Developing Machine Learning Classifiers on Uncovering Patterns of Intimate Partner Violence Risk

A 2019-2020 Seed Grant Award
Principal Investigator: Ambika Krishnakumar
Co-Investigator: Rachel Razza

With Bei Yu (iSchool) co-I, and Ying Zhang (HDFS Doctoral Student).
CUSE Grant – Innovative & Interdisciplinary Research, $20,000.

We seek support from the CUSE’s Innovative and Interdisciplinary Research Grant committee to conduct a two-year study that will utilize text-mining algorithms to uncover patterns or typologies of intimate partner violence (IPV) from women’s narratives. For the purpose of this grant, IPV is conceptualized as the motivational need of aggressors to exert coercive control in close relationships and aggressors need to use physical, sexual, and psychological violence to reinforce coercive control in relationships.

Moving away from employing closed-ended questionnaires to study IPV, we aim to:

  1. collect a bank of IPV narratives from women’s online discussion forums which will be coded and classified based on information about coercive control and violent behaviors,
  2. enter the predefined text data into the computer so as to allow the machine to learn from the text and generate classification algorithms about IPV typologies based on comparative unique-word frequencies and word combinations, and
  3. develop an interactive website based on information gained from machine learning algorithms and statistical models.
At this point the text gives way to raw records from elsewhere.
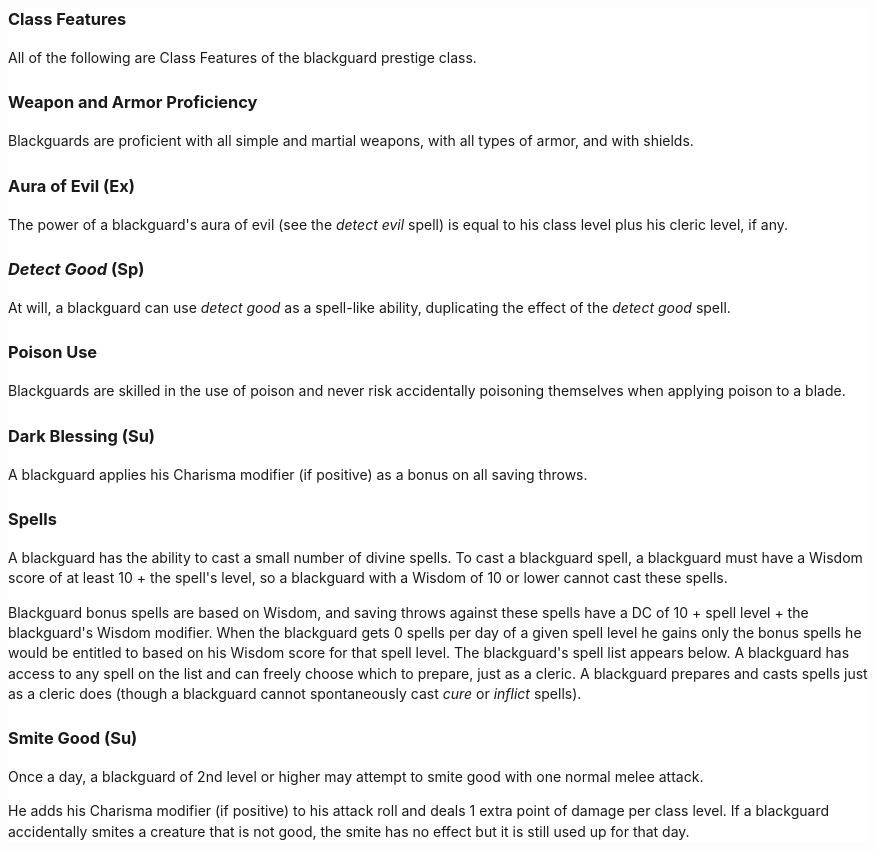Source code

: ### Class Features

All of the following are Class Features of the blackguard prestige
class.

### Weapon and Armor Proficiency
Blackguards are proficient with all
simple and martial weapons, with all types of armor, and with shields.

### Aura of Evil (Ex)
The power of a blackguard's aura of evil (see the
*detect evil* spell) is equal to his class level plus his cleric level,
if any.

### *Detect Good* (Sp)
At will, a blackguard can use *detect good* as a
spell-like ability, duplicating the effect of the *detect good* spell.

### Poison Use
Blackguards are skilled in the use of poison and never
risk accidentally poisoning themselves when applying poison to a blade.

### Dark Blessing (Su)
A blackguard applies his Charisma modifier (if
positive) as a bonus on all saving throws.

### Spells
A blackguard has the ability to cast a small number of
divine spells. To cast a blackguard spell, a blackguard must have a
Wisdom score of at least 10 + the spell's level, so a blackguard with a
Wisdom of 10 or lower cannot cast these spells.

Blackguard bonus spells are based on Wisdom, and saving throws against
these spells have a DC of 10 + spell level + the blackguard's Wisdom
modifier. When the blackguard gets 0 spells per day of a given spell
level he gains only the bonus spells he would be entitled to based on
his Wisdom score for that spell level. The blackguard's spell list
appears below. A blackguard has access to any spell on the list and can
freely choose which to prepare, just as a cleric. A blackguard prepares
and casts spells just as a cleric does (though a blackguard cannot
spontaneously cast *cure* or *inflict* spells).

### Smite Good (Su)
Once a day, a blackguard of 2nd level or higher may
attempt to smite good with one normal melee attack.

He adds his Charisma modifier (if positive) to his attack roll and deals
1 extra point of damage per class level. If a blackguard accidentally
smites a creature that is not good, the smite has no effect but it is
still used up for that day.
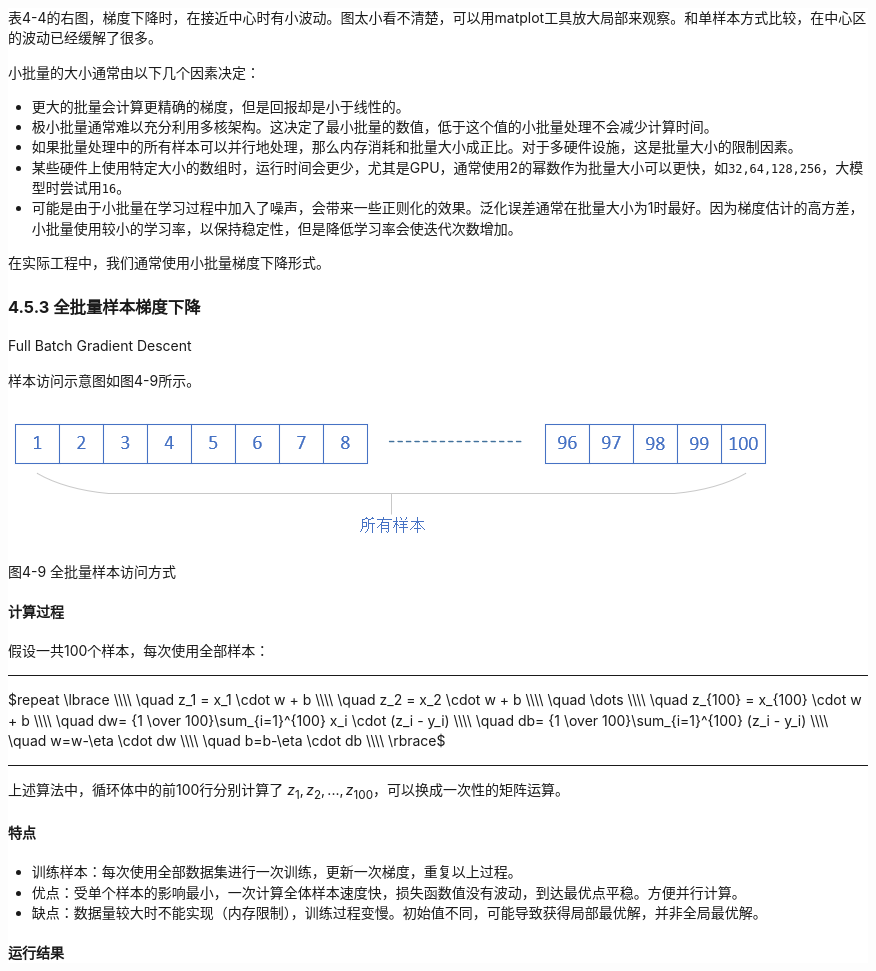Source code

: 表4-4的右图，梯度下降时，在接近中心时有小波动。图太小看不清楚，可以用matplot工具放大局部来观察。和单样本方式比较，在中心区的波动已经缓解了很多。

小批量的大小通常由以下几个因素决定：

- 更大的批量会计算更精确的梯度，但是回报却是小于线性的。
- 极小批量通常难以充分利用多核架构。这决定了最小批量的数值，低于这个值的小批量处理不会减少计算时间。
- 如果批量处理中的所有样本可以并行地处理，那么内存消耗和批量大小成正比。对于多硬件设施，这是批量大小的限制因素。
- 某些硬件上使用特定大小的数组时，运行时间会更少，尤其是GPU，通常使用2的幂数作为批量大小可以更快，如`32,64,128,256`，大模型时尝试用`16`。
- 可能是由于小批量在学习过程中加入了噪声，会带来一些正则化的效果。泛化误差通常在批量大小为1时最好。因为梯度估计的高方差，小批量使用较小的学习率，以保持稳定性，但是降低学习率会使迭代次数增加。

在实际工程中，我们通常使用小批量梯度下降形式。

### 4.5.3 全批量样本梯度下降 

Full Batch Gradient Descent

样本访问示意图如图4-9所示。

<img src="../Images/4/FullBatch-example.png" />

图4-9  全批量样本访问方式

#### 计算过程

假设一共100个样本，每次使用全部样本：

***
$repeat \lbrace \\\\
  \quad z_1 = x_1 \cdot w + b \\\\ 
  \quad z_2 = x_2 \cdot w + b \\\\ 
  \quad \dots \\\\ 
  \quad z_{100} = x_{100} \cdot w + b \\\\ 
  \quad dw= {1 \over 100}\sum_{i=1}^{100} x_i \cdot (z_i - y_i) \\\\ 
  \quad db= {1 \over 100}\sum_{i=1}^{100} (z_i - y_i) \\\\ 
  \quad w=w-\eta \cdot dw \\\\ 
  \quad b=b-\eta \cdot db \\\\ 
\rbrace$

***

上述算法中，循环体中的前100行分别计算了 $z_1, z_2, ..., z_{100}$，可以换成一次性的矩阵运算。

#### 特点

  - 训练样本：每次使用全部数据集进行一次训练，更新一次梯度，重复以上过程。
  - 优点：受单个样本的影响最小，一次计算全体样本速度快，损失函数值没有波动，到达最优点平稳。方便并行计算。
  - 缺点：数据量较大时不能实现（内存限制），训练过程变慢。初始值不同，可能导致获得局部最优解，并非全局最优解。

#### 运行结果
This interdisciplinary study will incorporate information from family science, information science, and computational linguistic science. We anticipate that the interactive website could be utilized by women experiencing IPV to comprehend the nature of their violent relationships, and by first responders and others (e.g., counseling centers) to make informed decisions when dealing with violent situations. We will use data from this project to seek additional funding for the development of a “Mobile App” that could be used by institutions to better serve IPV victims.